The elastic behaviour of the three different polymers classifies as follows: P6 > P5 > Aspiro.

This corresponds to the HLB-value of the three polymers (Table 3.3).

90

6 Summary and conclusions

When evaluating hydrophobically modified polyelectrolytes for use in EOR-applications, the

challenge is to find the optimal balance between charge, hydrophobic monomer content, and

structure/hydrophobicity of the hydrophobic monomers. The ultimate goal is to obtain a

product that is water soluble, while at the same time generating as high viscosity and

viscoelasticity as possible, under the relevant reservoir conditions.

In this study we have investigated two hydrophobically modified anionic polymers. The

polymers have the same backbone, including anionic content, equal amounts of hydrophobic

substitution, but different chemical composition of the hydrophobes. The effect of the

chemical composition of the hydrophobe on shear viscosity and viscoelasticity for two

associative polymers was examined with varying levels of salinity. The results were compared

to the corresponding anionic polymer without any hydrophobic substitution.

+---+

- Required work:
1 – In the summary on hydrophobically modified polymers, how is the elastic behavior of the three polymers ranked?
2 – According to the summary on hydrophobically modified polymers, what is the balance between charge, hydrophobic monomer content, and hydrophobe structure meant to achieve in EOR applications?
3 – Continue the summary on hydrophobically modified polymers from where it stops.

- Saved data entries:
+---+

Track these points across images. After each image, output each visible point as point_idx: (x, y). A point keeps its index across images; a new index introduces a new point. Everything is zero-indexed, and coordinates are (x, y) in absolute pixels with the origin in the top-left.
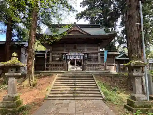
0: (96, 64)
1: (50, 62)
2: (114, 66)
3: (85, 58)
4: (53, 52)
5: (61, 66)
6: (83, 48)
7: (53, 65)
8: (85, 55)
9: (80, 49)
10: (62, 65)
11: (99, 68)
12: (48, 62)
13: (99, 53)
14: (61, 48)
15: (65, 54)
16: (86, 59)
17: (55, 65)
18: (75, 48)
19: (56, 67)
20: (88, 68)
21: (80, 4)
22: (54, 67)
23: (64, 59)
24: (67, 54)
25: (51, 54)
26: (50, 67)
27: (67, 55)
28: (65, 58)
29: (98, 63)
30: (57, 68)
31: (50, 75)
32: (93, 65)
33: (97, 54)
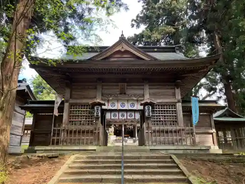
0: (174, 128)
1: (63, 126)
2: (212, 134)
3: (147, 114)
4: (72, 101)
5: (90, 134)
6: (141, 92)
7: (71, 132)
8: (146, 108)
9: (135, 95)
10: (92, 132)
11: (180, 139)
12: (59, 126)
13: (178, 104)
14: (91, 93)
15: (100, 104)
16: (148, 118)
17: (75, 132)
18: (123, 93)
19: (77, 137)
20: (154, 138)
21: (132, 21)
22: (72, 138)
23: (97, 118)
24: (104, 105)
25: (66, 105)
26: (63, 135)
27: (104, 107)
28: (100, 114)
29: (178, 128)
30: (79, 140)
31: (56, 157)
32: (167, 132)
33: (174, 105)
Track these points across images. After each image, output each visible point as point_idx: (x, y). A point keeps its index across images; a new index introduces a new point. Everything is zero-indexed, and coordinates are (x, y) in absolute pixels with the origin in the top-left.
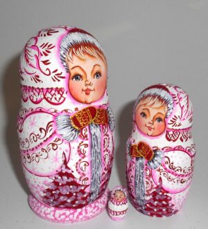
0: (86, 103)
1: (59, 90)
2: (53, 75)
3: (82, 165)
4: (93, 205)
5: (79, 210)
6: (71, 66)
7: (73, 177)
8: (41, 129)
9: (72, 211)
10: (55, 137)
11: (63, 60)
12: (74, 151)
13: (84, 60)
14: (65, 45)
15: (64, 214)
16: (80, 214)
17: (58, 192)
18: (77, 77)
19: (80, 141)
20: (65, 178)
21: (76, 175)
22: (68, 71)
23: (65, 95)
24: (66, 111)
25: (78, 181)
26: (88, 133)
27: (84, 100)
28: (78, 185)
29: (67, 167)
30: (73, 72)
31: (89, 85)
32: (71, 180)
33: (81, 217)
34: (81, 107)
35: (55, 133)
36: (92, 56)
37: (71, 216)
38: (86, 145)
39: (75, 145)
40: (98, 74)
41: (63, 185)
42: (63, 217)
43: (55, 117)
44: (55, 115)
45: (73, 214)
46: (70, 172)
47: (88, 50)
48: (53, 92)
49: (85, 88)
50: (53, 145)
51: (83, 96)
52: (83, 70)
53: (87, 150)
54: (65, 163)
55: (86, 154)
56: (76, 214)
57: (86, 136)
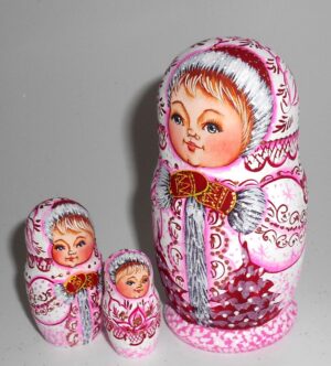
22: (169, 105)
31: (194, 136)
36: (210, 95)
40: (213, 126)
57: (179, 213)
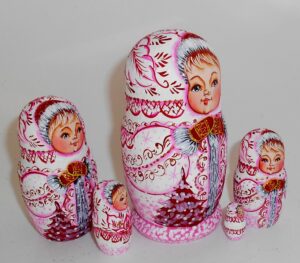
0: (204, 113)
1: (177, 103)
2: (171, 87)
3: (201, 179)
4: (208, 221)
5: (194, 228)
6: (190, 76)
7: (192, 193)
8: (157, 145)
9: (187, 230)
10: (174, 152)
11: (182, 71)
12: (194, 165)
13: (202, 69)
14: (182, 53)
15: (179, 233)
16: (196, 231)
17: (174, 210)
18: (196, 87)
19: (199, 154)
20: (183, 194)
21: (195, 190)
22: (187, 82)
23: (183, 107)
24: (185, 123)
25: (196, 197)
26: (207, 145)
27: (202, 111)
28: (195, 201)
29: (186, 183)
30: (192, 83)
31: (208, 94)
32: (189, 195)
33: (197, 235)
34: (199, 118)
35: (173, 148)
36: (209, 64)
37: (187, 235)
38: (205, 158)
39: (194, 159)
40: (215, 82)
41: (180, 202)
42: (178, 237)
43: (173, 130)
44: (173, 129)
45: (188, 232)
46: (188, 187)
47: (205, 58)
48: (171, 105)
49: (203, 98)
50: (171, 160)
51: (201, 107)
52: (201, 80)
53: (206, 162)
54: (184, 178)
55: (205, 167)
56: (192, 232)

+---+

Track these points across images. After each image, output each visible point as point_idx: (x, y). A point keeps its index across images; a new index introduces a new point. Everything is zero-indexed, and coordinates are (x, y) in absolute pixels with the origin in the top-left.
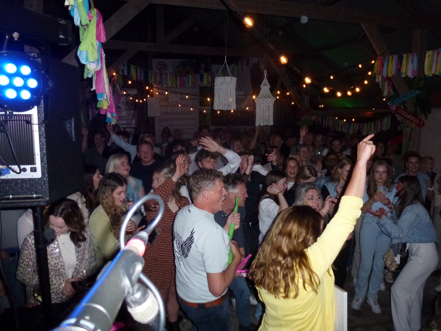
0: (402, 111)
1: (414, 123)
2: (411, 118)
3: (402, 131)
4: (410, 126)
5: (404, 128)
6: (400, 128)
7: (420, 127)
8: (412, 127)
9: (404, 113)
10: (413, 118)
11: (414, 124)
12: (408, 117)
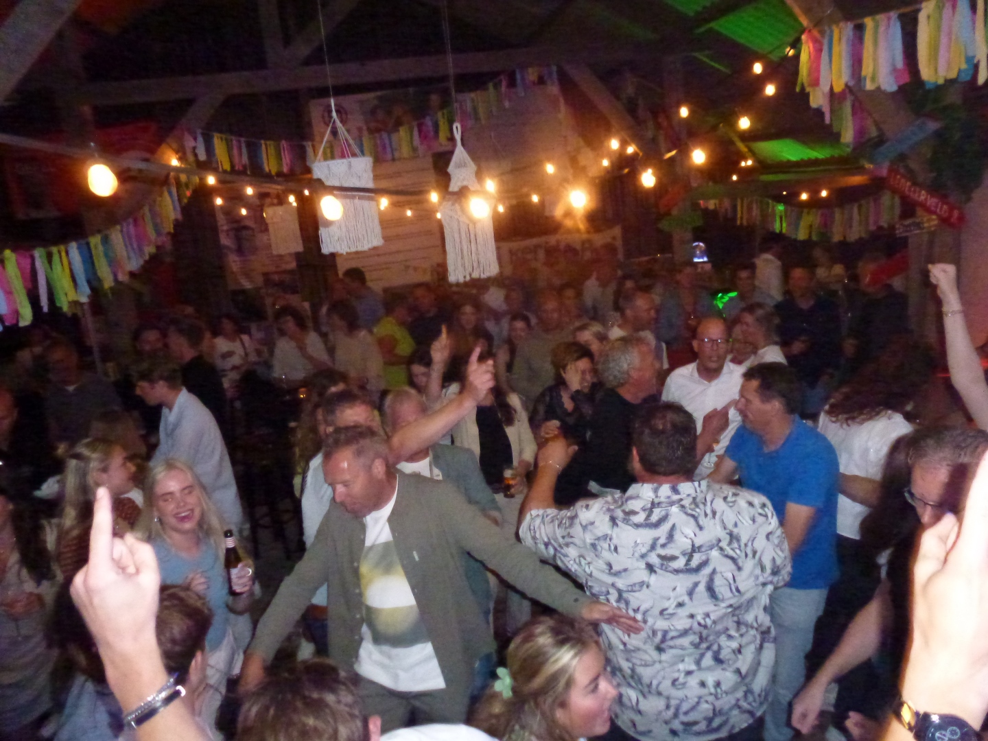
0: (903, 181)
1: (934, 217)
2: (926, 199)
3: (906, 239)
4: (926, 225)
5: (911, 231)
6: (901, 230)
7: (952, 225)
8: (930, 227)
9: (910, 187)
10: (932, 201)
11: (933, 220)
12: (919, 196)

+---+

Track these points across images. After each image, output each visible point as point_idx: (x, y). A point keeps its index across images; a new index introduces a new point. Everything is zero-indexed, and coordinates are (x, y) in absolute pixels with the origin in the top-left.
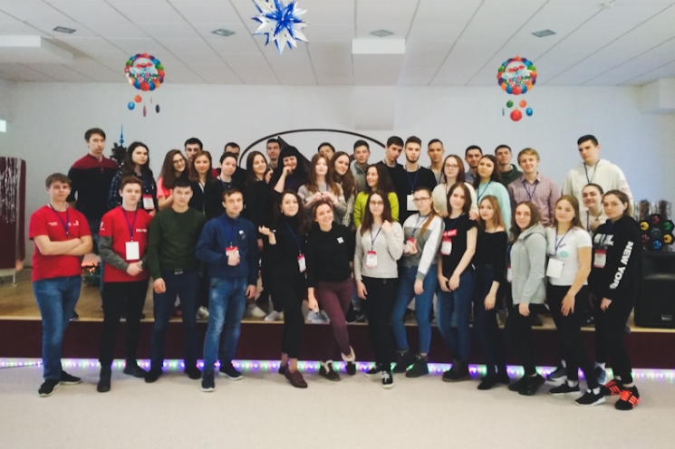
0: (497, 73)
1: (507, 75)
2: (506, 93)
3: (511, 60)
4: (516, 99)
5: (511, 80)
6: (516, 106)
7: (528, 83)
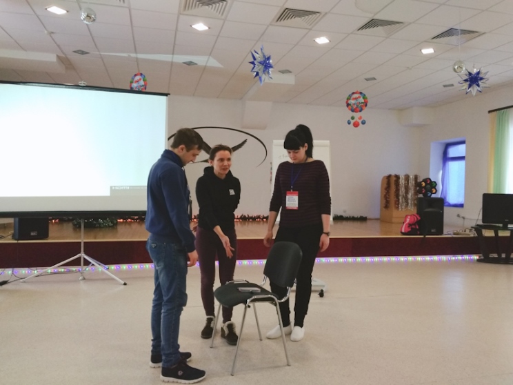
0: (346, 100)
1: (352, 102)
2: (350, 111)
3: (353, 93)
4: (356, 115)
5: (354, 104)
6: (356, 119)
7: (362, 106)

+---+

- Answers by item number:
1 – P6 > P5 > Aspiro.

2 – The balance is meant to yield a product that stays water soluble. At the same time, it should generate as much viscosity and viscoelasticity as possible under the relevant reservoir conditions.

3 –
For the hydrophobically modified polyelectrolytes there is a significant increase in viscosity for

polymer solutions above the critical overlap concentration, in the semi-dilute and the

entangled semi-dilute regime, regardless of hydrophobe with lower/higher HLB or salinity. P6

proved to be able to generate much higher viscosities compared to P5. In the entangled semi-

dilute regime, both polymers showed increasing viscosity when the salinity increased over 10

wt%, likely due to the onset of significant intermolecular hydrophobic interactions. The

highest viscosities occurred at 0.1 wt% for all the polymers. The lowest viscosities were found

at intermediate salinity levels of 5 wt% and 10 wt%. At salinities of 10 wt% and less, P5 showed

little difference from Aspiro. This is likely due to the interrelationship of hydrophobic

associative behaviour and electrostatic- repulsion, screening and chain re-expansion.

Both P5 and P6 displayed greater elasticity than Aspiro. Further, the elasticity of solutions of

P6 appeared to be unaffected by salinity changes, while the elasticity of P5 showed a clear

salinity dependence.

For all the different polymer concentrations and salinities, P6 display almost one order of

magnitude higher viscosity than P5, which implies a much more suited polymer for high

salinity reservoir conditions. The viscosity enhancement of P6 relative to P5 increases as the

polymer concentration decreases, confirming its superiority considering field operation floods

91

occur at polymer concentrations approximating 1000 ppm, not taking injectivity, retention

and cost into account. The results indicate that a low HLB-value will be favourable for the

investigated polymer structure with the same backbone, anionic content and equal amounts

of hydrophobic substitution.

92

7 Further work

The Malvern Kinexus pro+ rheometer used for the measurements in this thesis is designed to

perform measurements within a broad measuring range. Use of a more shear sensitive

rheometer would make it possible to measure the zero shear viscosity and more accurately

estimate the different concentration regimes for the polymer solutions.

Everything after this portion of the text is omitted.